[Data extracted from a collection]

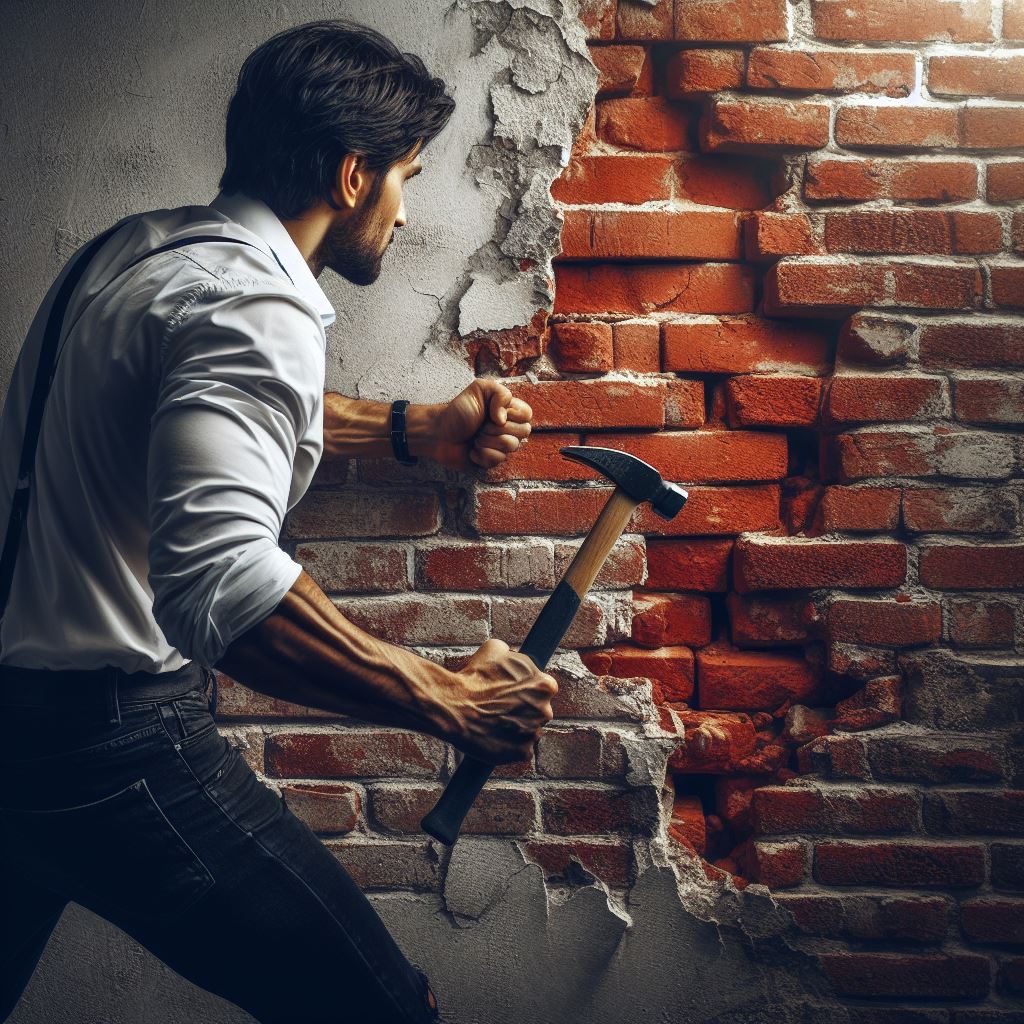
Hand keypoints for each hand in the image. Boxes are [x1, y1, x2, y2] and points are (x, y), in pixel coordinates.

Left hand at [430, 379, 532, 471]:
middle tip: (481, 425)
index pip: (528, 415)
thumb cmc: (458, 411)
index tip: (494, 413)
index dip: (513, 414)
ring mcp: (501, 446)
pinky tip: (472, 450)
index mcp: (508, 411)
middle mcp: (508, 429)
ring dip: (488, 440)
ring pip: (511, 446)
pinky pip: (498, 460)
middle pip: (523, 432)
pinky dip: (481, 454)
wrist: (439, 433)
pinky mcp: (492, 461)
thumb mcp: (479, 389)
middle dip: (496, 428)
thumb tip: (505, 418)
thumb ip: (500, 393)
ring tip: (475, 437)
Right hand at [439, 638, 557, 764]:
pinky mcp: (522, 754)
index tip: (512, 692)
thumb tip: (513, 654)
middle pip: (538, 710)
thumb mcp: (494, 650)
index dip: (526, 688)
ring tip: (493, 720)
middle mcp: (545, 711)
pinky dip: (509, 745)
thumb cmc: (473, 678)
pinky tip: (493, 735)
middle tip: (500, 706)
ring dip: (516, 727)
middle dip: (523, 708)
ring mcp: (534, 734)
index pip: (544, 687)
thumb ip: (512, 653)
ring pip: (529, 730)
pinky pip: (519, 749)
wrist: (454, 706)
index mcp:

Task brief:
Copy every record exactly; no pictures.

Result of this task:
Hand keypoints for each hand in the image. Boxes are [x1, y1, x2, y2] and points are (x, y), in pixel coordinates.

Left hand at [430, 379, 532, 471]:
middle tip: (481, 425)
index pip: (528, 415)
thumb cmc: (458, 411)
index tip: (494, 413)
index dip: (513, 414)
ring mcp: (501, 446)
pinky tip: (472, 450)
index mcp: (508, 411)
middle mcp: (508, 429)
ring dip: (488, 440)
ring pip: (511, 446)
pinky pip: (498, 460)
middle pip: (523, 432)
pinky dip: (481, 454)
wrist: (439, 433)
pinky mcp: (492, 461)
thumb mcp: (479, 389)
middle dip: (496, 428)
thumb tip: (505, 418)
thumb ip: (500, 393)
ring tip: (475, 437)
Right hand at [439, 638, 557, 764]:
pinky mcp: (522, 754)
index tip: (512, 692)
thumb tip: (513, 654)
middle pip: (538, 710)
thumb mcp: (494, 650)
index dip: (526, 688)
ring tip: (493, 720)
middle mcp: (545, 711)
pinky dip: (509, 745)
thumb cmc: (473, 678)
pinky tip: (493, 735)
middle tip: (500, 706)
ring dip: (516, 727)
middle dip: (523, 708)
ring mcp: (534, 734)
index pip: (544, 687)
thumb ip: (512, 653)
ring pip: (529, 730)
pinky pip: (519, 749)
wrist: (454, 706)
index mcp:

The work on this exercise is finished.